J’ai l’avantage de connaître l’océan Indien et aussi le Kenya, qui est un pays phare en matière d’innovation pour les paiements dans l’Afrique subsaharienne. Je dirais qu’un des avantages clés de Maurice, c’est la bancarisation de l’économie. À Maurice, on évolue dans une économie où neuf personnes sur dix ont un compte bancaire. La moyenne en Afrique subsaharienne est de l’ordre de 15 % à 20 %. Il y a vraiment une différence. C’est cela qui a contribué à la croissance – sur le continent – de nouveaux acteurs tels les compagnies de télécommunications qui sont venues réduire le fossé en proposant aux personnes qui ne sont pas bancarisées une solution pour des services financiers de base.

Maurice n’a pas ce problème. Il y a sur l’île 1,8 million de cartes pour une population de 1,3 million. Donc, le problème n’est pas l’équipement en carte, mais plutôt l’utilisation. À travers ce constat, on sait où doivent se concentrer les efforts. Pour l’instant, dans l’île, on utilise principalement des cartes plastiques, mais dans un futur très proche, on aura des personnes qui vont probablement utiliser leurs téléphones pour taper et pour payer. C’est ce qu’on appelle le Tap to phone. Pour ce type de technologie, on est en discussion avec les partenaires pour voir de manière spécifique quels sont les types de commerçants qui peuvent être une cible.

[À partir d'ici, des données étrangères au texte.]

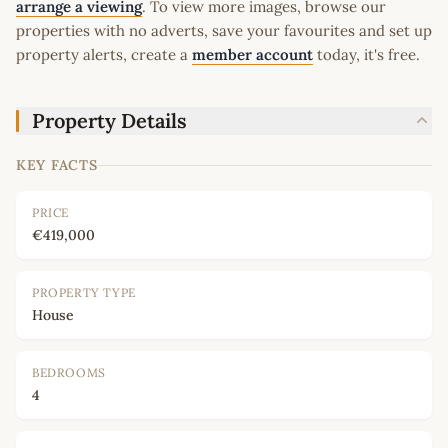
arrange a viewing
. To view more images, browse our
properties with no adverts, save your favourites and set up
property alerts, create a
member account
today, it's free.
Property Details
KEY FACTS
PRICE
€419,000
PROPERTY TYPE
House
BEDROOMS
4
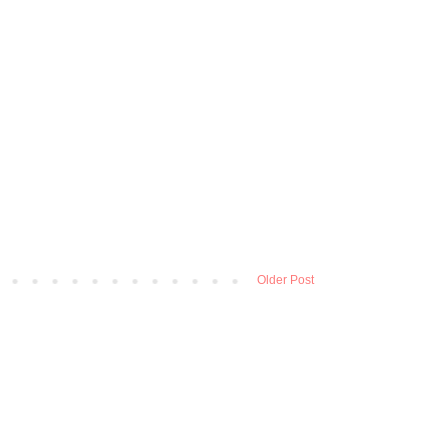
Older Post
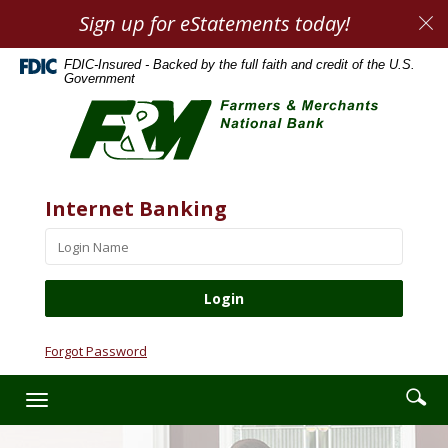
Skip
Documents
Sign up for eStatements today!
Cl
Navigation
in
Al
Portable
FDIC-Insured - Backed by the full faith and credit of the U.S.
Document
Government
Farmers
Format
&
(PDF)
Merchants
require
National
Adobe
Bank
Acrobat
Website
Username
Internet Banking
Reader
5.0
or
higher
to
view,download
Adobe®
Forgot Password
Acrobat
Reader.
Enter
Se
Toggle
searc
ic
navigation
term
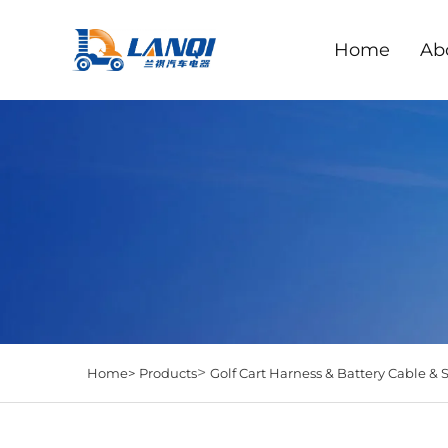
Home
Ab
>
Home>
Products
Golf Cart Harness & Battery Cable & 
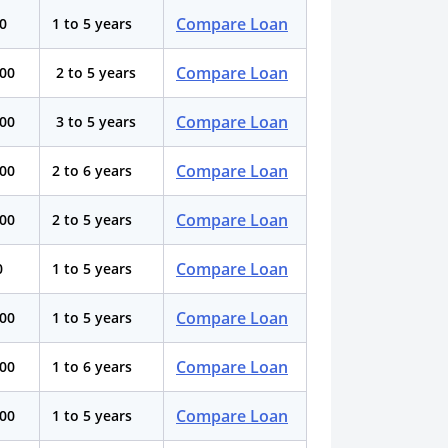
Compare Loan
00
1 to 5 years
Compare Loan
000
2 to 5 years
Compare Loan
000
3 to 5 years
Compare Loan
000
2 to 6 years
Compare Loan
000
2 to 5 years
Compare Loan
0
1 to 5 years
Compare Loan
000
1 to 5 years
Compare Loan
000
1 to 6 years
Compare Loan
000
1 to 5 years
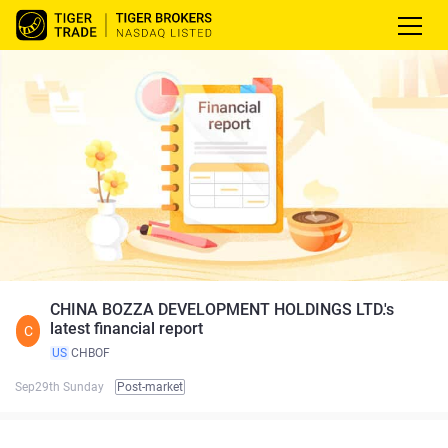
CHINA BOZZA DEVELOPMENT HOLDINGS LTD.'s
latest financial report
C
US
CHBOF
Sep29th Sunday
Post-market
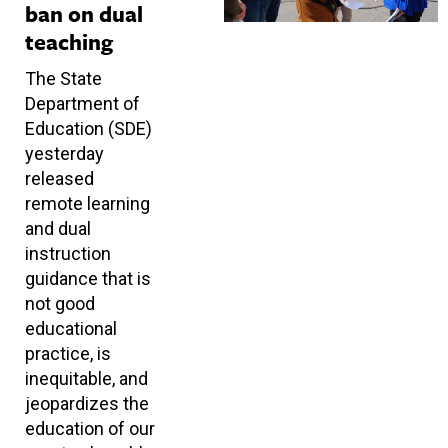
ban on dual
teaching
The State
Department of
Education (SDE)
yesterday
released
remote learning
and dual
instruction
guidance that is
not good
educational
practice, is
inequitable, and
jeopardizes the
education of our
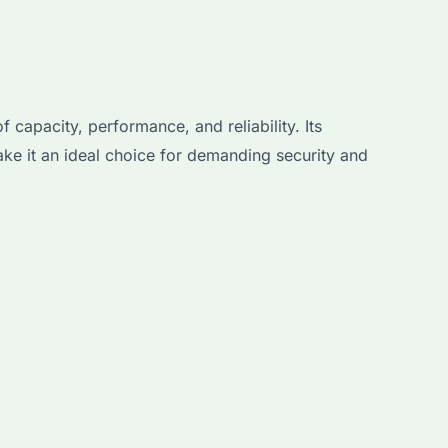
capacity, performance, and reliability. Its
ke it an ideal choice for demanding security and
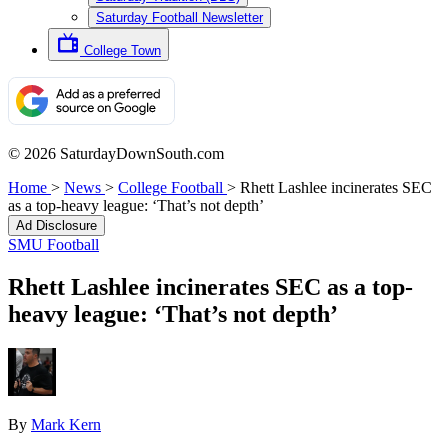
Saturday Football Newsletter
College Town
© 2026 SaturdayDownSouth.com
Home
>
News
>
College Football
>
Rhett Lashlee incinerates SEC
as a top-heavy league: ‘That’s not depth’
Ad Disclosure
SMU Football
Rhett Lashlee incinerates SEC as a top-
heavy league: ‘That’s not depth’
By
Mark Kern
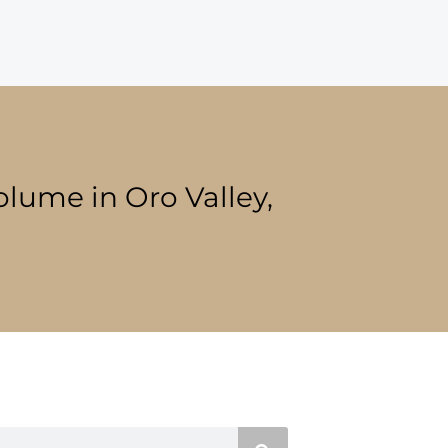
olume in Oro Valley,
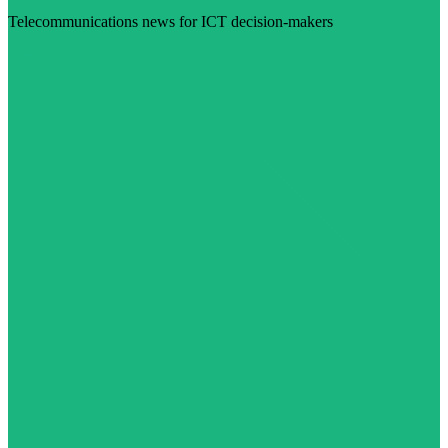
Telecommunications news for ICT decision-makers
Visit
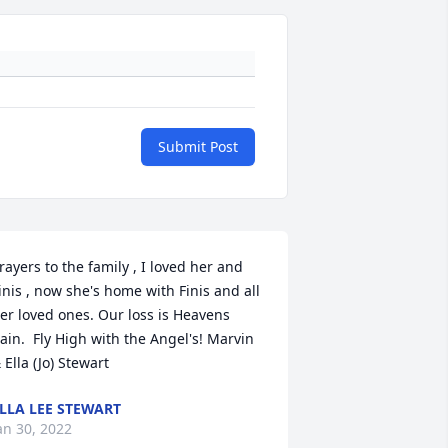
Submit Post
rayers to the family , I loved her and 
inis , now she's home with Finis and all 
er loved ones. Our loss is Heavens 
ain.  Fly High with the Angel's! Marvin 
 Ella (Jo) Stewart
LLA LEE STEWART
an 30, 2022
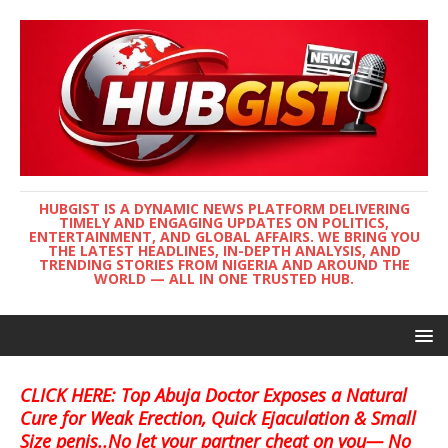
HUBGIST IS A DYNAMIC NEWS PLATFORM DELIVERING
TIMELY AND ENGAGING UPDATES ON POLITICS,
ENTERTAINMENT, AND GLOBAL AFFAIRS. WE BRING YOU
THE LATEST HEADLINES, IN-DEPTH ANALYSIS, AND
TRENDING STORIES FROM NIGERIA AND AROUND THE
WORLD — ALL IN ONE TRUSTED HUB.
CLICK HERE: Top Abuja Doctor Exposes a Natural
Cure for Weak Erection, Quick Ejaculation & Small
Size penis..No let your partner cheat on you— No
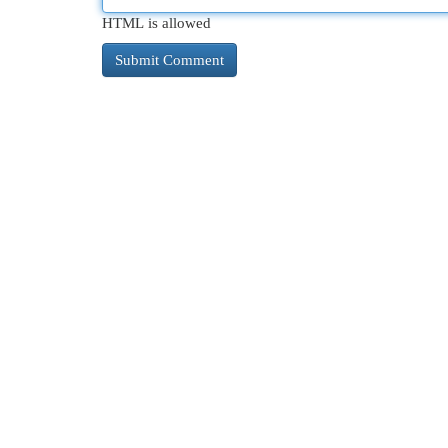
HTML is allowed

La MCB a lancé Pay+ qui permet non seulement de taper, mais la technologie combine la partie «taper» et la partie «insérer ». Cela s’intègre à l’écosystème domestique de la Banque de Maurice avec le MauCAS, un dispositif interopérable qui permet d’accepter différentes formes de paiements. Maurice est ainsi dans une situation enviable de par son taux de bancarisation. Quand on combine la bancarisation et le nombre d’instruments de paiements pour les payeurs et le potentiel en termes de business qui peuvent accepter ces types de paiements, on voit que Maurice est plutôt dans une position favorable sur laquelle on peut exploiter pour vraiment pousser sur de nouvelles innovations. Ainsi, Maurice est dans une position relativement avancée par rapport à certains marchés d’Afrique subsaharienne, mais il y a encore énormément d’efforts à fournir.

Quelle importance Visa accorde- t-elle aux petites et moyennes entreprises dans cette transition vers le digital ?

On s’est rendu compte que multiplier les moyens de paiement chez les payeurs sans avoir, de l’autre côté, des commerçants qui peuvent accepter le paiement, c’est évoluer dans un écosystème déséquilibré. On va se retrouver avec des fintech qui offrent des moyens de paiement qui ne sont pas utilisés par des utilisateurs car il y a moins d’opportunités pour eux de payer chez les commerçants. Ce qui comporte un gros risque de retour en arrière. Notre objectif est de faire en sorte que cette masse importante de PME – dans divers domaines – soient équipées de moyens d’acceptation de paiements électroniques.

Il y a l’aspect d’accepter le paiement électronique en tant que commerçant, mais aussi le fait que le commerçant fait des achats dans le cadre de ses activités. Il faut s’appesantir sur des solutions pour trouver comment permettre d’accepter des paiements, mais aussi d’en faire. Il y a aussi le moyen de payer par chèque qui existe toujours. Notre ambition est de diminuer l’utilisation du chèque et du liquide, et notre stratégie est d’offrir une Customer Value Proposal (CVP) à ces marchands pour leur permettre de payer et de se faire payer de manière efficiente.